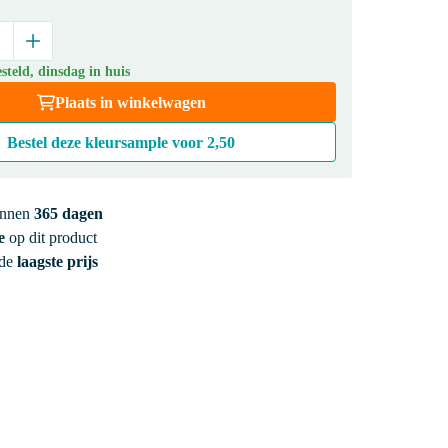
teld, dinsdag in huis
Plaats in winkelwagen
Bestel deze kleursample voor
2,50
innen
365 dagen
e
op dit product
 de
laagste prijs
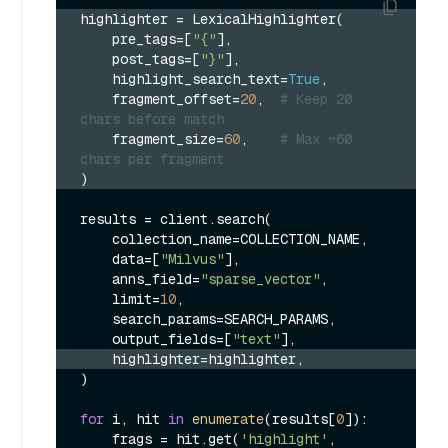
highlighter = LexicalHighlighter(
    pre_tags=[
"{"
],
    post_tags=[
"}"
],
    highlight_search_text=
True
,
    fragment_offset=
20
,  
# Keep 20 
chars before match
    fragment_size=
60
,    
# Max ~60 
chars per fragment
)
results = client.search(

    collection_name=COLLECTION_NAME,

    data=[
"Milvus"
],

    anns_field=
"sparse_vector"
,

    limit=
10
,

    search_params=SEARCH_PARAMS,

    output_fields=[
"text"
    highlighter=highlighter,
)

for
 i, hit 
in
enumerate
(results[
0
]):

    frags = hit.get(
'highlight'
, 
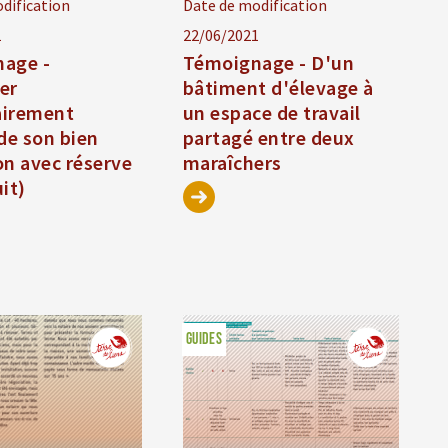
dification
Date de modification
1
22/06/2021
age -
Témoignage - D'un
er
bâtiment d'élevage à
airement
un espace de travail
de son bien
partagé entre deux
on avec réserve
maraîchers
it)
GUIDES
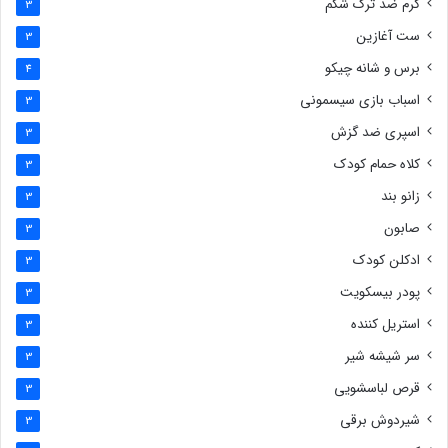
کرم ضد ترک شکم
3
ست آغازین
3
برس و شانه چیکو
4
اسباب بازی سیسمونی
3
اسپری ضد گزش
3
کلاه حمام کودک
3
زانو بند
3
صابون
3
ادکلن کودک
3
پودر بیسکویت
3
استریل کننده
3
سر شیشه شیر
3
قرص لباسشویی
3
شیردوش برقی
3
◆ ◆ ◆ ◆
Assignment. Reproduce the text of all the records, changing "sparse_vector" to "dense_vector" and leaving everything else unchanged. Omit the pictures from your answer.

Problem solution.
teld, dinsdag in huis
Plaats in winkelwagen
Bestel deze kleursample voor
2,50
innen
365 dagen
e
op dit product
 de
laagste prijs
highlighter = LexicalHighlighter(
    pre_tags=[
"{"
],
    post_tags=[
"}"
],
    highlight_search_text=
True
,
    fragment_offset=
20
,  
# Keep 20 
chars before match
    fragment_size=
60
,    
# Max ~60 
chars per fragment
)
results = client.search(

    collection_name=COLLECTION_NAME,

    data=[
"Milvus"
],

    anns_field=
"dense_vector"
,

    limit=
10
,

    search_params=SEARCH_PARAMS,

    output_fields=[
"text"
    highlighter=highlighter,
)

for
 i, hit 
in
enumerate
(results[
0
]):

    frags = hit.get(
'highlight'
, 
dification
Date de modification
1
22/06/2021
age -
Témoignage - D'un
er
bâtiment d'élevage à
airement
un espace de travail
de son bien
partagé entre deux
on avec réserve
maraîchers
it)
GUIDES
کرم ضد ترک شکم
3
ست آغازین
3
برس و شانه چیکو
4
اسباب بازی سیسمونی
3
اسپری ضد گزش
3
کلاه حمام کودک
3
زانو بند
3
صابون
3
ادکلن کودک
3
پودر بیسکویت
3
استریل کننده
3
سر شیشه شیر
3
قرص لباسشویی
3
شیردوش برقی
3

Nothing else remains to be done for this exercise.